To do:
Take the data below and extract the lines from the one with "inada dirección pasará" to the one with "có đó là: Ơn cha mẹ, Ơn thầy cô, Ơn đất", inclusive, exactly as written.
===== Exercise input =====
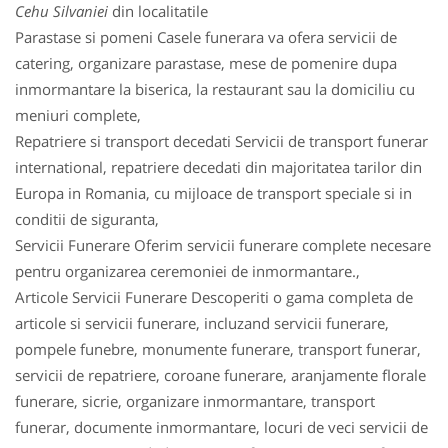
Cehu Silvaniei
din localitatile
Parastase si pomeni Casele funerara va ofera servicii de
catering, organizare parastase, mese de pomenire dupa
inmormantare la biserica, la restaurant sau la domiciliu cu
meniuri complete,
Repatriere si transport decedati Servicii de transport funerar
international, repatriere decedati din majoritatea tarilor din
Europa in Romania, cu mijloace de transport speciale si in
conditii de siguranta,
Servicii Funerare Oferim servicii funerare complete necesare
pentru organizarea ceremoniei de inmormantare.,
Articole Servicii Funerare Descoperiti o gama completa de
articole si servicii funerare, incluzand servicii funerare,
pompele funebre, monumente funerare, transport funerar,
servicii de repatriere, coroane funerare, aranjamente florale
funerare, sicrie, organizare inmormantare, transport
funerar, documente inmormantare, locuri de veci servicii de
=====
===== Exercise input =====
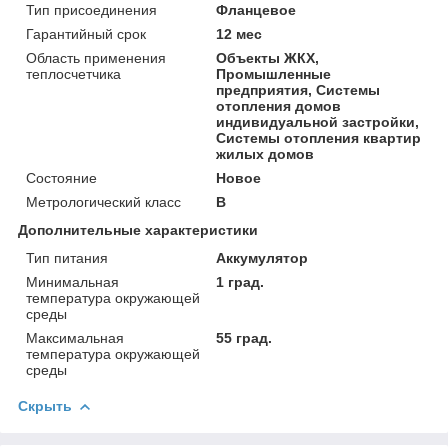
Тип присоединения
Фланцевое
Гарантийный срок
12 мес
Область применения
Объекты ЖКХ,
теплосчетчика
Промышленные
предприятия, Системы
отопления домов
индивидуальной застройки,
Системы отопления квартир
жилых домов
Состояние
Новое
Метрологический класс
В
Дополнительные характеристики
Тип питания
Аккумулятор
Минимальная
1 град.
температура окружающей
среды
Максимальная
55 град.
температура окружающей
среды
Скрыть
=====
===== Exercise input =====
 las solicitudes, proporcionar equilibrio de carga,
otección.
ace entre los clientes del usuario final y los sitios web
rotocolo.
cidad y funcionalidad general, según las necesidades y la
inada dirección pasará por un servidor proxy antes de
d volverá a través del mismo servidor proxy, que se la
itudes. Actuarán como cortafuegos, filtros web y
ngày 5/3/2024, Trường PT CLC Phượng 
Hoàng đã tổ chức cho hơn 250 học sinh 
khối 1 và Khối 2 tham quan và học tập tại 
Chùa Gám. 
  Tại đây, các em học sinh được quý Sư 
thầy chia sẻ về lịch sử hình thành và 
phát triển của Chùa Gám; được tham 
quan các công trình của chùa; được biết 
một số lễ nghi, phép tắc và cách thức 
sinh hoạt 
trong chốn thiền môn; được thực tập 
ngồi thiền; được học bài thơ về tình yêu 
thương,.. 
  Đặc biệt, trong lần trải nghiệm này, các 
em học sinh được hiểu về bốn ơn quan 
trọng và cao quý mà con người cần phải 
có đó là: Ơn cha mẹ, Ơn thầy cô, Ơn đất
=====
Written reply:
inada dirección pasará por un servidor proxy antes de
d volverá a través del mismo servidor proxy, que se la
itudes. Actuarán como cortafuegos, filtros web y
ngày 5/3/2024, Trường PT CLC Phượng 
Hoàng đã tổ chức cho hơn 250 học sinh 
khối 1 và Khối 2 tham quan và học tập tại 
Chùa Gám. 
  Tại đây, các em học sinh được quý Sư 
thầy chia sẻ về lịch sử hình thành và 
phát triển của Chùa Gám; được tham 
quan các công trình của chùa; được biết 
một số lễ nghi, phép tắc và cách thức 
sinh hoạt 
trong chốn thiền môn; được thực tập 
ngồi thiền; được học bài thơ về tình yêu 
thương,.. 
  Đặc biệt, trong lần trải nghiệm này, các 
em học sinh được hiểu về bốn ơn quan 
trọng và cao quý mà con người cần phải 
có đó là: Ơn cha mẹ, Ơn thầy cô, Ơn đất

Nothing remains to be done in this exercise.